Election day USA 2016: Trump trionfa, per la Clinton la notte più buia

Il verdetto è finalmente arrivato, dopo 19 mesi di campagna elettorale serratissima ed una intera notte di tribolazione, gli Americani hanno scelto il loro 45mo Presidente: sarà quello che viene considerato da più parti “populista”, sarà Donald Trump a traghettare gli Stati Uniti d’America fuori dalla politica di sostegno sociale di Barak Obama, probabilmente verso una nuova era fatta di  protezionismo, opere pubbliche e dimezzamento delle tasse.

L’outsider, l’uomo fuori dall’Establishment, l’impresario costruttore di palazzine e campi di golf, Trump è stato definito in molti modi, denigrato e costantemente delegittimato dai propri avversari e dai propri alleati politici, messo alla berlina da media e giornali senza esclusione, come sessista, maniaco ed invasato, ed ora arriva alla Casa Bianca con una vittoria schiacciante, che nessuno ha saputo leggere e prevedere.

Mentre media, banche, cancellerie di mezzo mondo e lo star system tifava Mrs.
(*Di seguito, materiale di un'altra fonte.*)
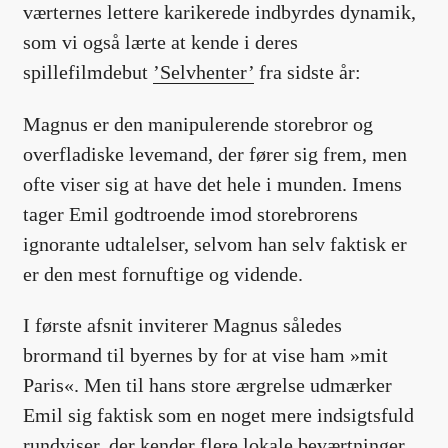
værternes lettere karikerede indbyrdes dynamik,
som vi også lærte at kende i deres
spillefilmdebut
’Selvhenter’
fra sidste år:
Magnus er den manipulerende storebror og
overfladiske levemand, der fører sig frem, men
ofte viser sig at have det hele i munden. Imens
tager Emil godtroende imod storebrorens
ignorante udtalelser, selvom han selv faktisk er
er den mest fornuftige og vidende.
I første afsnit inviterer Magnus således
brormand til byernes by for at vise ham »mit
Paris«. Men til hans store ærgrelse udmærker
Emil sig faktisk som en noget mere indsigtsfuld
rundviser, der kender flere lokale beværtninger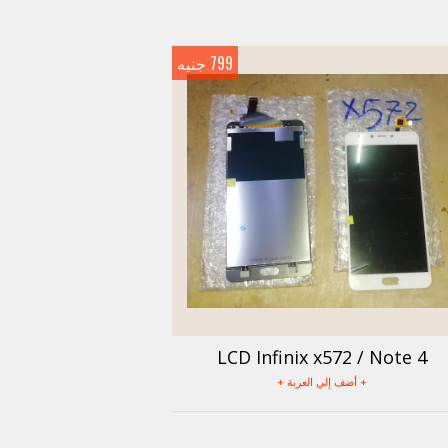
799 جنيه
LCD Infinix x572 / Note 4
+ أضف إلي العربة +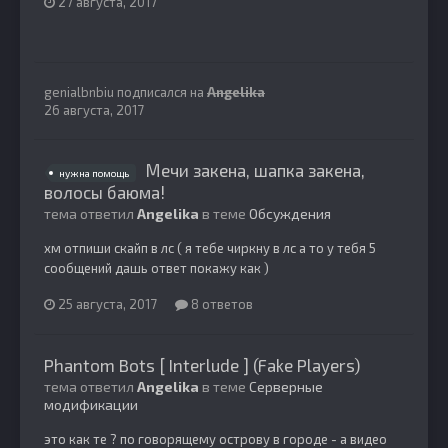
27 августа, 2017
genialbnbiu
подписался на
Angelika
26 августа, 2017
Мечи закена, шапка закена,
нужна помощь
волосы баюма!
тема ответил
Angelika
в теме
Обсуждения
хм отпиши скайп в лс ( я тебе чиркну в лс а то у тебя 5
сообщений дашь ответ покажу как )
25 августа, 2017
8 ответов
Phantom Bots [ Interlude ] (Fake Players)
тема ответил
Angelika
в теме
Серверные
модификации
это как те ? по говорящему острову в городе - а видео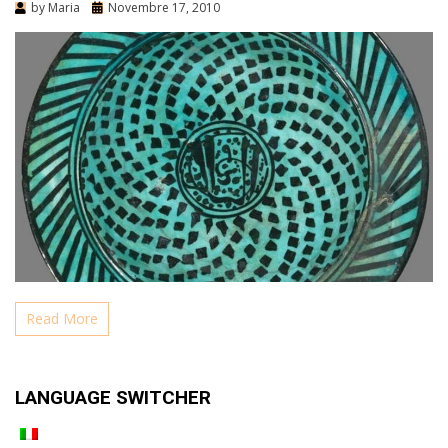
by
Maria
Novembre 17, 2010
Read More
LANGUAGE SWITCHER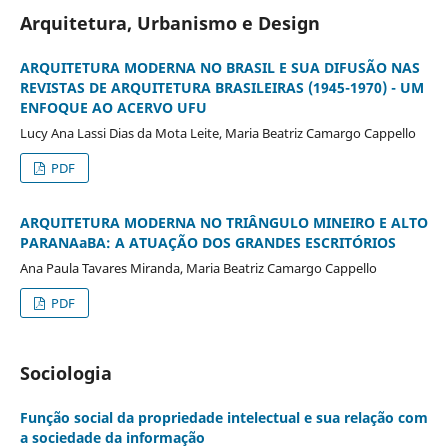
Arquitetura, Urbanismo e Design
ARQUITETURA MODERNA NO BRASIL E SUA DIFUSÃO NAS
REVISTAS DE ARQUITETURA BRASILEIRAS (1945-1970) - UM
ENFOQUE AO ACERVO UFU
Lucy Ana Lassi Dias da Mota Leite, Maria Beatriz Camargo Cappello
PDF
ARQUITETURA MODERNA NO TRIÂNGULO MINEIRO E ALTO
PARANAaBA: A ATUAÇÃO DOS GRANDES ESCRITÓRIOS
Ana Paula Tavares Miranda, Maria Beatriz Camargo Cappello
PDF
Sociologia
Função social da propriedade intelectual e sua relação com
a sociedade da informação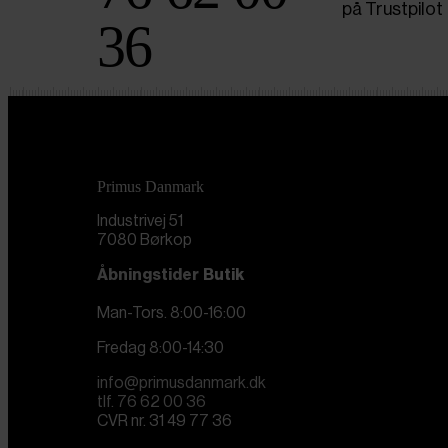
på Trustpilot
36
Primus Danmark
Industrivej 51
7080 Børkop
Åbningstider
Butik
Man-Tors. 8:00-16:00
Fredag 8:00-14:30
info@primusdanmark.dk
tlf. 76 62 00 36
CVR nr. 31 49 77 36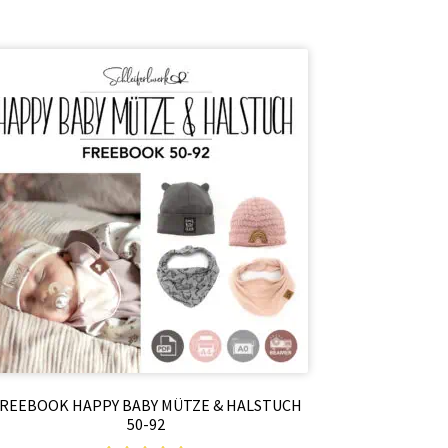
REEBOOK HAPPY BABY MÜTZE & HALSTUCH
50-92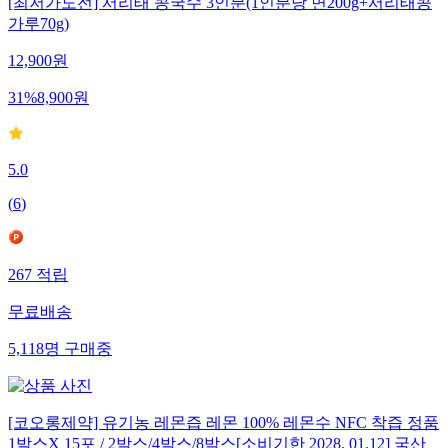
[최저가도전] 서리태 콩국수 3인분(1인분당 면200g+서리태콩
가루70g)
12,900
원
31
%
8,900
원
5.0
(
6
)
267
적립
무료배송
5,118
명
구매중
[코오롱제약] 유기농 레몬즙 레몬 100% 레몬수 NFC 착즙 정품
1박스X 15포 / 2박스/4박스/8박스[소비기한 2028. 01.12] 국산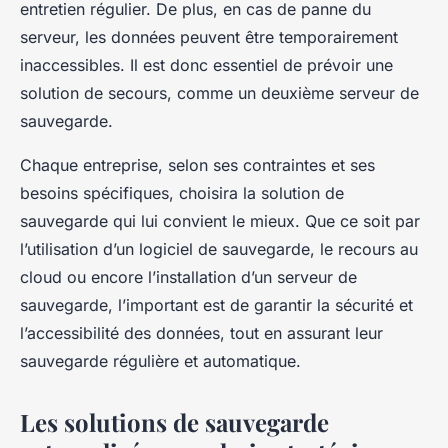
entretien régulier. De plus, en cas de panne du
serveur, les données peuvent être temporairement
inaccessibles. Il est donc essentiel de prévoir une
solution de secours, comme un deuxième serveur de
sauvegarde.
Chaque entreprise, selon ses contraintes et ses
besoins spécifiques, choisira la solution de
sauvegarde qui lui convient le mieux. Que ce soit par
l’utilisation d’un logiciel de sauvegarde, le recours au
cloud ou encore l’installation d’un serveur de
sauvegarde, l’important est de garantir la sécurité et
l’accessibilité des données, tout en assurant leur
sauvegarde régulière et automatique.
Les solutions de sauvegarde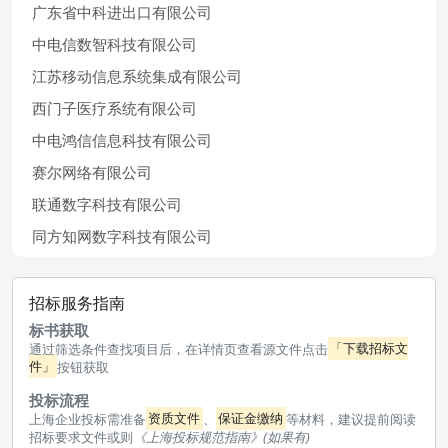
广东省中科进出口有限公司
中电信数智科技有限公司
江苏移动信息系统集成有限公司
西门子医疗系统有限公司
中电鸿信信息科技有限公司
赛尔网络有限公司
联通数字科技有限公司
同方知网数字科技有限公司
招标服务指南
标书获取
通过筛选条件查找项目后，在详情页查看源文件点击
「下载招标文
件」
按钮获取
投标流程
上海企业投标需准备
资质文件
、
保证金缴纳
等材料，建议提前阅读
招标要求文件或则
《上海投标规范指南》(如果有)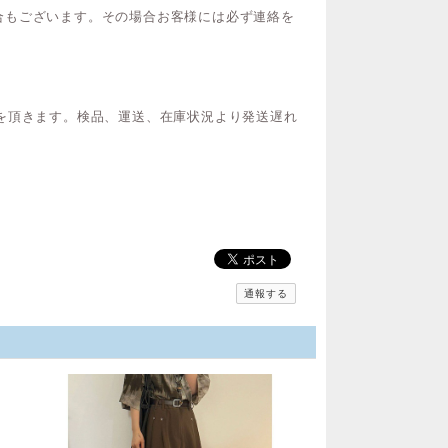
合もございます。その場合お客様には必ず連絡を
を頂きます。検品、運送、在庫状況より発送遅れ
通報する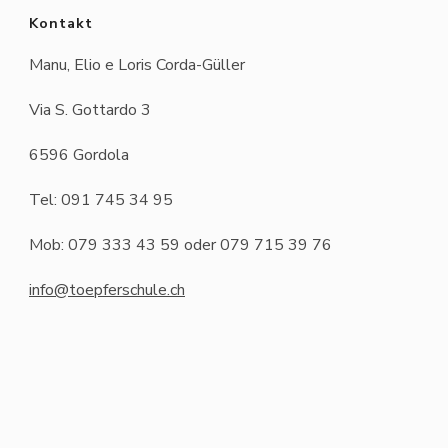
Kontakt
Manu, Elio e Loris Corda-Güller
Via S. Gottardo 3
6596 Gordola
Tel: 091 745 34 95
Mob: 079 333 43 59 oder 079 715 39 76
info@toepferschule.ch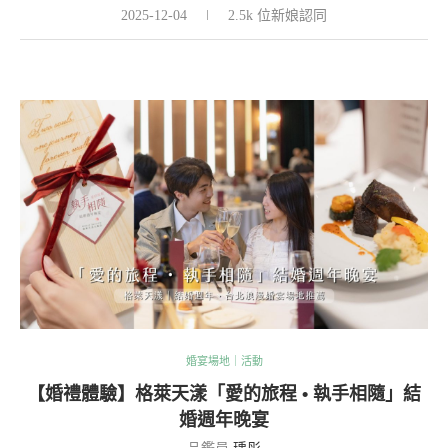
2025-12-04
2.5k 位新娘認同
婚宴場地｜活動
【婚禮體驗】格萊天漾「愛的旅程 • 執手相隨」結
婚週年晚宴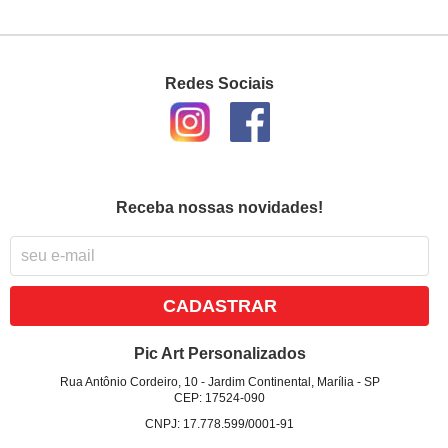
Redes Sociais
Receba nossas novidades!
CADASTRAR
Pic Art Personalizados
Rua Antônio Cordeiro, 10
-
Jardim Continental, Marília
-
SP
CEP: 17524-090
CNPJ: 17.778.599/0001-91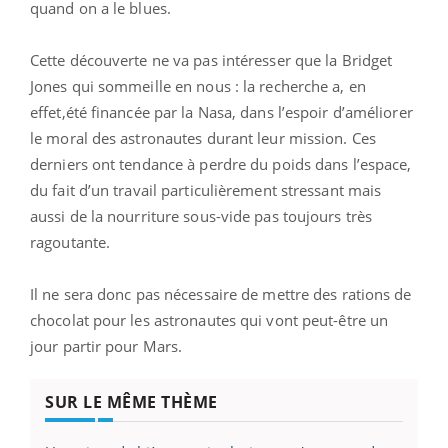
quand on a le blues.
Cette découverte ne va pas intéresser que la Bridget
Jones qui sommeille en nous : la recherche a, en
effet,été financée par la Nasa, dans l’espoir d’améliorer
le moral des astronautes durant leur mission. Ces
derniers ont tendance à perdre du poids dans l’espace,
du fait d’un travail particulièrement stressant mais
aussi de la nourriture sous-vide pas toujours très
ragoutante.
Il ne sera donc pas nécessaire de mettre des rations de
chocolat pour les astronautes qui vont peut-être un
jour partir pour Mars.
SUR LE MÊME THÈME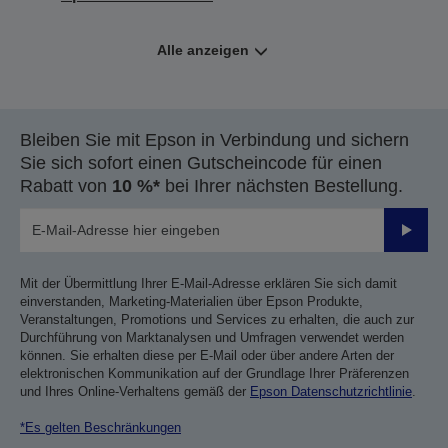
Alle anzeigen
Bleiben Sie mit Epson in Verbindung und sichern
Sie sich sofort einen Gutscheincode für einen
Rabatt von
10 %*
bei Ihrer nächsten Bestellung.
Sende
Mit der Übermittlung Ihrer E-Mail-Adresse erklären Sie sich damit
einverstanden, Marketing-Materialien über Epson Produkte,
Veranstaltungen, Promotions und Services zu erhalten, die auch zur
Durchführung von Marktanalysen und Umfragen verwendet werden
können. Sie erhalten diese per E-Mail oder über andere Arten der
elektronischen Kommunikation auf der Grundlage Ihrer Präferenzen
und Ihres Online-Verhaltens gemäß der
Epson Datenschutzrichtlinie
.
*Es gelten Beschränkungen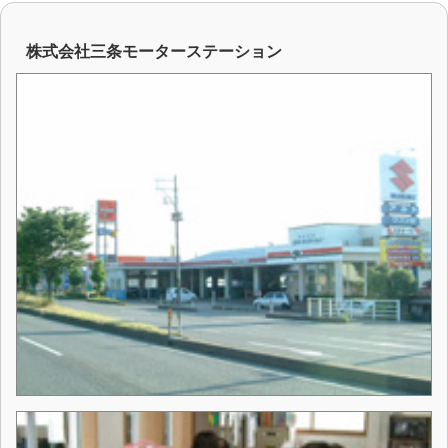
株式会社三条モーターステーション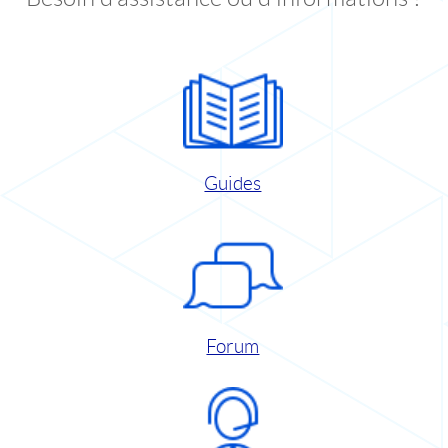
Guides
Forum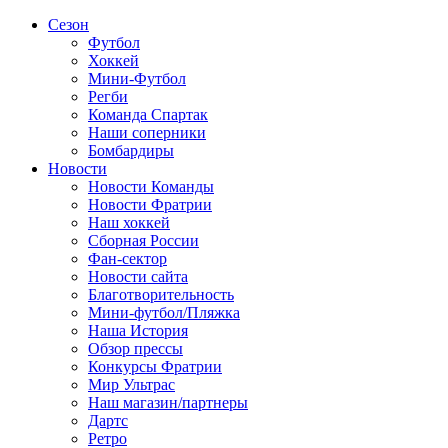
Сезон
Футбол
Хоккей
Мини-Футбол
Регби
Команда Спартак
Наши соперники
Бомбардиры
Новости
Новости Команды
Новости Фратрии
Наш хоккей
Сборная России
Фан-cектор
Новости сайта
Благотворительность
Мини-футбол/Пляжка
Наша История
Обзор прессы
Конкурсы Фратрии
Мир Ультрас
Наш магазин/партнеры
Дартс
Ретро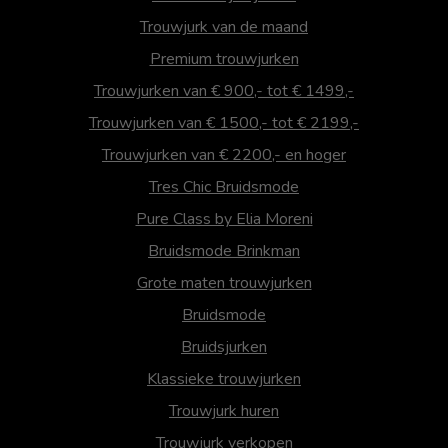
Trouwjurk van de maand
Premium trouwjurken
Trouwjurken van € 900,- tot € 1499,-
Trouwjurken van € 1500,- tot € 2199,-
Trouwjurken van € 2200,- en hoger
Tres Chic Bruidsmode
Pure Class by Elia Moreni
Bruidsmode Brinkman
Grote maten trouwjurken
Bruidsmode
Bruidsjurken
Klassieke trouwjurken
Trouwjurk huren
Trouwjurk verkopen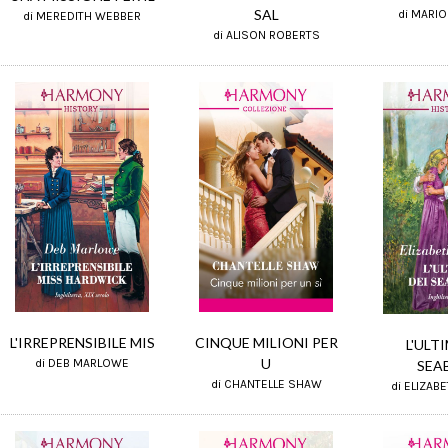
SAL
di MARI
di MEREDITH WEBBER
di ALISON ROBERTS
L'IRREPRENSIBILE MIS
CINQUE MILIONI PER
L'ULT
U
di DEB MARLOWE
SEA
di CHANTELLE SHAW
di ELIZAB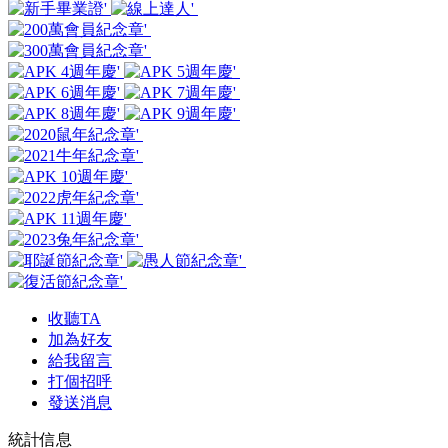
收聽TA
加為好友
給我留言
打個招呼
發送消息
統計信息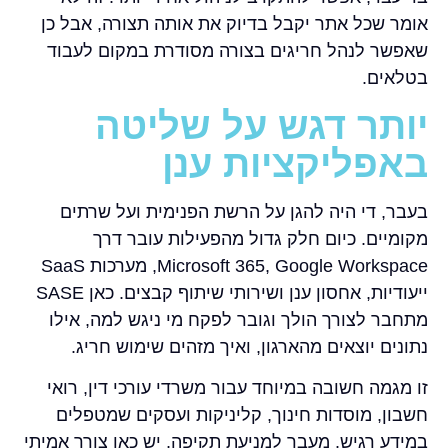
אומר שכל אתר יקבל בדיוק את אותה תצורה, אבל כן
שאפשר לנהל חריגים בצורה מסודרת במקום לעבוד
בטלאים.
יותר דגש על שליטה
באפליקציות ענן
בעבר, די היה להגן על הרשת הפנימית ועל שרתים
מקומיים. כיום חלק גדול מהפעילות עובר דרך
Microsoft 365, Google Workspace, מערכות SaaS
ייעודיות, אחסון ענן ושירותי שיתוף קבצים. כאן SASE
מתחבר לצורך הולך וגובר לפקח מי ניגש למה, אילו
נתונים יוצאים מהארגון, ואיך מזהים שימוש חריג.
זו מגמה חשובה במיוחד עבור משרדי עורכי דין, רואי
חשבון, מוסדות חינוך, קליניקות ועסקים שמטפלים
במידע רגיש. מעבר למניעת תקיפה, יש כאן צורך אמיתי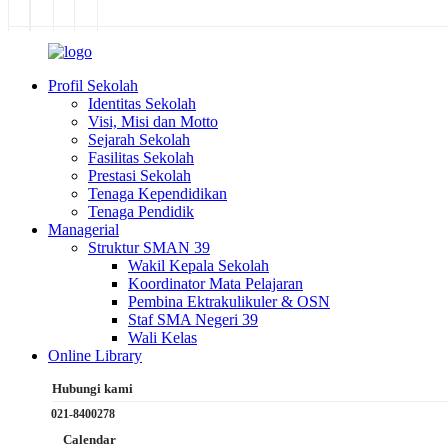
Profil Sekolah
Identitas Sekolah
Visi, Misi dan Motto
Sejarah Sekolah
Fasilitas Sekolah
Prestasi Sekolah
Tenaga Kependidikan
Tenaga Pendidik
Managerial
Struktur SMAN 39
Wakil Kepala Sekolah
Koordinator Mata Pelajaran
Pembina Ektrakulikuler & OSN
Staf SMA Negeri 39
Wali Kelas
Online Library
Hubungi kami
021-8400278
Calendar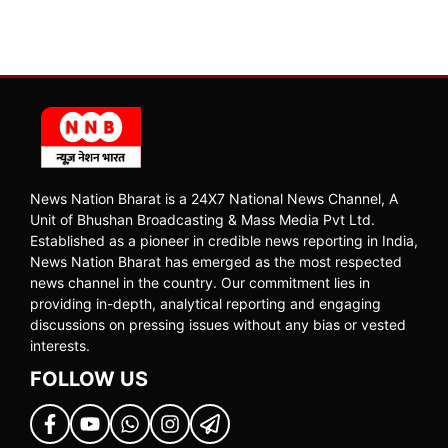
News Nation Bharat is a 24X7 National News Channel, A
Unit of Bhushan Broadcasting & Mass Media Pvt Ltd.
Established as a pioneer in credible news reporting in India,
News Nation Bharat has emerged as the most respected
news channel in the country. Our commitment lies in
providing in-depth, analytical reporting and engaging
discussions on pressing issues without any bias or vested
interests.
FOLLOW US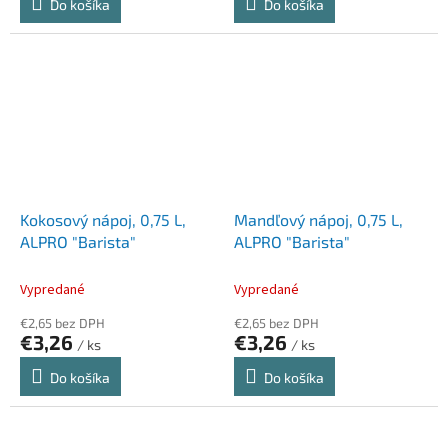
Do košíka
Do košíka
Kokosový nápoj, 0,75 L,
Mandľový nápoj, 0,75 L,
ALPRO "Barista"
ALPRO "Barista"
Vypredané
Vypredané
€2,65 bez DPH
€2,65 bez DPH
€3,26
€3,26
/ ks
/ ks
Do košíka
Do košíka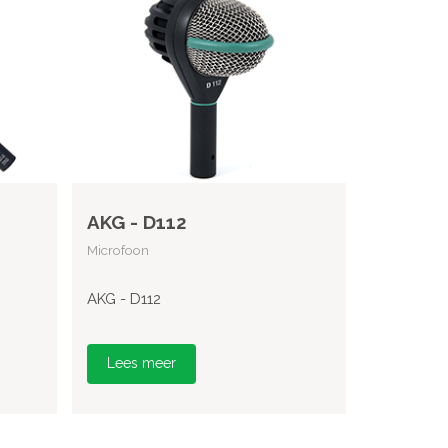
AKG - D112
Microfoon
AKG - D112
Lees meer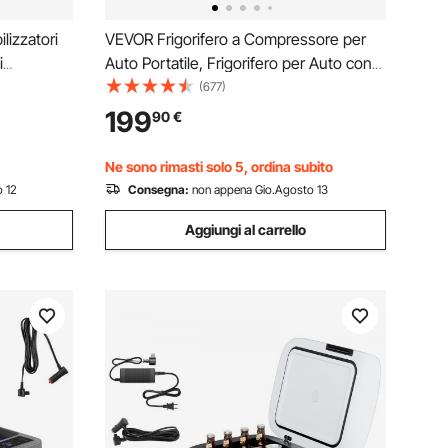
lizzatori
VEVOR Frigorifero a Compressore per
i
Auto Portatile, Frigorifero per Auto con
ico max.
Ruote Maniglia Capienza 40 L Controllo
(677)
 Roulotte
APP, Temperatura tra -22°C a 10°C,
199
90
€
35 mm da
Congelatore Elettrico per Camper SUV,
Campeggio
Ne sono rimasti solo 5, ordina subito
 12
Consegna:
non appena Gio.Agosto 13
Aggiungi al carrello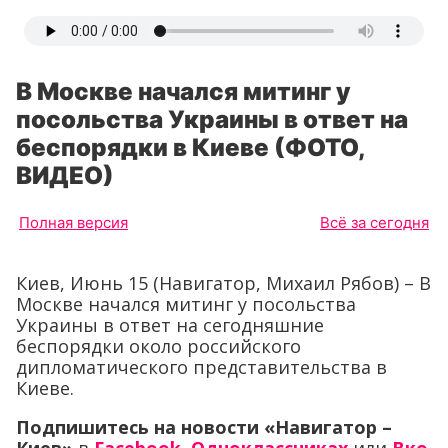
В Москве начался митинг у
посольства Украины в ответ на
беспорядки в Киеве (ФОТО,
ВИДЕО)
Полная версия
Всё за сегодня
Киев, Июнь 15 (Навигатор, Михаил Рябов) – В
Москве начался митинг у посольства
Украины в ответ на сегодняшние
беспорядки около российского
дипломатического представительства в
Киеве.
Подпишитесь на новости «Навигатор –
Hillary Clinton, solo uno sembrava aver capito la “pancia d’America”; il regista e premio Oscar Michael Moore a luglio era in Ohio a girare il suo documentario Trumpland, proprio nel cuore operaio degli States che hanno voltato le spalle al sistema, testimoniando l’odio per l’Establishment e per la Clinton di quella middleclass americana fiaccata dalla crisi economica del 2008 e dai NAFTA. Moore aveva invitato i suoi “amici liberal” ad uscire fuori dalla bolla di ignavia nella quale si trovavano, per scongiurare la rabbia degli operai della Rust Belt, a Nord dei Grandi Laghi: Michigan, Ohio, Pennsylvania e Wisconsin.

Ma nessuno è profeta nella propria patria.

La sconfitta di Mrs. Hillary Clinton è stata sonora, e proprio in quegli stati operai che avevano tanto sostenuto Barak Obama e che lui ha finanziato fino a ieri, praticamente. In più, aver perso consensi tra i millennials, le donne e le minoranze afro e latine, ha segnato un passo indietro clamoroso nella politica  democratica americana, che non ha saputo capitalizzare il successo di Obama, ma neppure l’esperienza della Clinton. E questo non per merito degli avversari.

Insomma, il fallimento dell’Establishment è stato totale, come assoluta la mancanza di prospettiva e di lettura degli eventi da parte della classe politica dirigente americana. L’incapacità di comprendere, di spiegare e di convincere i cittadini, di capire cosa esprimesse e dove si dirigesse il Paese, è forse la colpa più grande del sistema di informazione americano.

Tuttavia, il popolo si è espresso in piena libertà e per quanto possa essere scioccante immaginare un’America più chiusa in se stessa e poco incline a raccogliere la sfida ambientale, rimane una delle più importanti democrazie al mondo, capace comunque di dare esempio di un fair play fuori dal comune: terminata la durissima campagna elettorale, tutto viene messo da parte in nome dell’unità nazionale, ora più necessaria che mai, e del bene comune superiore per la Nazione; così tanto Obama, che la Clinton, che lo stesso Trump hanno già garantito piena collaborazione per un passaggio di testimone pacato e pacifico, perché più che Democratici o Repubblicani, i cittadini sono innanzitutto Americani e in base a questo vanno tutelati.